Mumbai: Reserve Bank Governor Raghuram Rajan today said the country cannot have a GDP growth of 9 per cent until it makes “tremendous investments” and improves supply situation that boosts demand, but warned against populist policies.
To a query on whether the country can have much higher levels of growth without inflation, Rajan said, “The answer is no. We have to create underlying supply conditions that would allow us to sort of have a much higher demand.” To achieve 9 per cent growth, there is a need for large investments which could lead to higher demand, he said.
“In some sense, I see 9 per cent growth as a situation where we are investing tremendous amount and thus creating the supply which will then help the demand. So, what we need to do is not just boost demand but we need to boost supply also, which means a lot of work on a number of fronts which currently the government is engaged in,” Rajan said at an event here today.
He added however that reaching 9 per cent growth rate is a steady process and cannot be attained overnight. “That (the 9 per cent growth) is certainly an aspiration we should have but we need to eliminate the supply constraints, including our human capital,” Rajan said. However, he cautioned against populist policies, saying they are driven by a desperate need for growth while the fact is that the real ways of growth are really hard.
He also said that there is a need to improve the quality of human capital in the country. On the G20 grouping, Rajan said, India does not have many good economists who could represent the country in various international fora and working groups. “The G20 framework working group is suppose to be co-chaired by Canada and India. Canada has seven strong economists working on this group and trying to further the agenda while India brings fewer people to the table because we don’t have that strength in the number of economists that we can actually contribute,” he said.

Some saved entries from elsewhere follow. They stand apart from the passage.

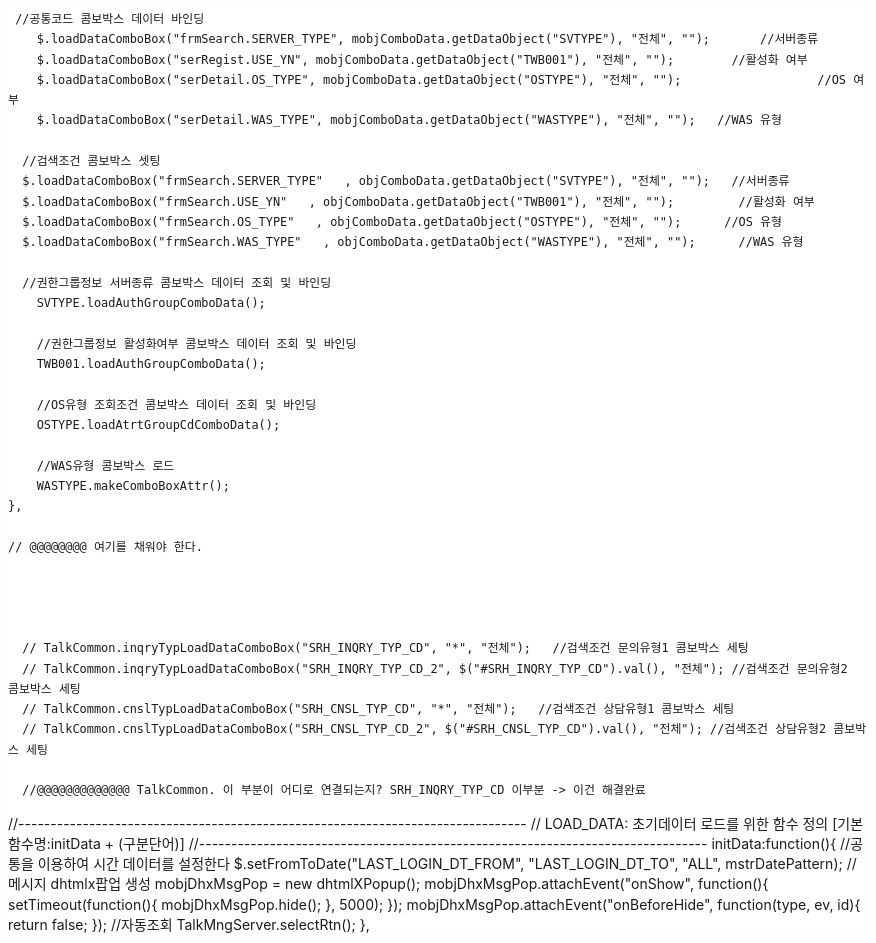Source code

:      //공통코드 콤보박스 데이터 바인딩
		$.loadDataComboBox("frmSearch.SERVER_TYPE", mobjComboData.getDataObject("SVTYPE"), "전체", "");		//서버종류
		$.loadDataComboBox("serRegist.USE_YN", mobjComboData.getDataObject("TWB001"), "전체", "");		//활성화 여부
		$.loadDataComboBox("serDetail.OS_TYPE", mobjComboData.getDataObject("OSTYPE"), "전체", "");					//OS 여부
		$.loadDataComboBox("serDetail.WAS_TYPE", mobjComboData.getDataObject("WASTYPE"), "전체", "");   //WAS 유형
      
      //검색조건 콤보박스 셋팅
      $.loadDataComboBox("frmSearch.SERVER_TYPE"   , objComboData.getDataObject("SVTYPE"), "전체", "");   //서버종류
      $.loadDataComboBox("frmSearch.USE_YN"   , objComboData.getDataObject("TWB001"), "전체", "");         //활성화 여부
      $.loadDataComboBox("frmSearch.OS_TYPE"   , objComboData.getDataObject("OSTYPE"), "전체", "");      //OS 유형
      $.loadDataComboBox("frmSearch.WAS_TYPE"   , objComboData.getDataObject("WASTYPE"), "전체", "");      //WAS 유형
      
	  //권한그룹정보 서버종류 콤보박스 데이터 조회 및 바인딩
		SVTYPE.loadAuthGroupComboData();
		
		//권한그룹정보 활성화여부 콤보박스 데이터 조회 및 바인딩
		TWB001.loadAuthGroupComboData();
		
		//OS유형 조회조건 콤보박스 데이터 조회 및 바인딩
		OSTYPE.loadAtrtGroupCdComboData();	
		
		//WAS유형 콤보박스 로드
		WASTYPE.makeComboBoxAttr();
	},	
	
	// @@@@@@@@ 여기를 채워야 한다.
	
		
		

      // TalkCommon.inqryTypLoadDataComboBox("SRH_INQRY_TYP_CD", "*", "전체");   //검색조건 문의유형1 콤보박스 세팅
      // TalkCommon.inqryTypLoadDataComboBox("SRH_INQRY_TYP_CD_2", $("#SRH_INQRY_TYP_CD").val(), "전체"); //검색조건 문의유형2  콤보박스 세팅
      // TalkCommon.cnslTypLoadDataComboBox("SRH_CNSL_TYP_CD", "*", "전체");   //검색조건 상담유형1 콤보박스 세팅
      // TalkCommon.cnslTypLoadDataComboBox("SRH_CNSL_TYP_CD_2", $("#SRH_CNSL_TYP_CD").val(), "전체"); //검색조건 상담유형2 콤보박스 세팅
      
      //@@@@@@@@@@@@@ TalkCommon. 이 부분이 어디로 연결되는지? SRH_INQRY_TYP_CD 이부분 -> 이건 해결완료
  	
//-------------------------------------------------------------------------------
// LOAD_DATA: 초기데이터 로드를 위한 함수 정의 [기본함수명:initData + (구분단어)]
//-------------------------------------------------------------------------------
	initData:function(){
		//공통을 이용하여 시간 데이터를 설정한다
		$.setFromToDate("LAST_LOGIN_DT_FROM", "LAST_LOGIN_DT_TO", "ALL", mstrDatePattern);
		//메시지 dhtmlx팝업 생성
		mobjDhxMsgPop = new dhtmlXPopup();
		mobjDhxMsgPop.attachEvent("onShow", function(){
			setTimeout(function(){
				mobjDhxMsgPop.hide();
			}, 5000);
		});
		mobjDhxMsgPop.attachEvent("onBeforeHide", function(type, ev, id){
		    return false;
		});
		//자동조회
		TalkMngServer.selectRtn();
	},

Rajan said the country does not have many people working in the government who have that kind of training and that kind of capacity. “As a result, what happens is more of the pen and the writing is done by the Canadians and they step up to the play. It would be far better for us to bring in more people to that working group so that we act as equal partners rather than let them do the writing and we do the commentary,” he said.
Rajan said the government’s flagship ‘Make in India’ programme can be successful by creating transparent taxation system and by building business-friendly environment. “One of our solutions of problem of employment was to create small scale industry but they got decimated by competition from elsewhere. It would have been better if we would have allowed large scale industry in those places. They would have employed far more,” he said.
He added: “I think micro-managing the future is going to become very very hard. And that is why again and again I say let’s make in India but what that does mean let’s not restrict what we make in India. “Let’s create the frameworks, let’s make the business easier, let’s make taxation more transparent, more predictable and let’s do all the things necessary to allow our businesses to create what is needed.” Rajan said India will implement the global Basel III banking norms as per the schedule.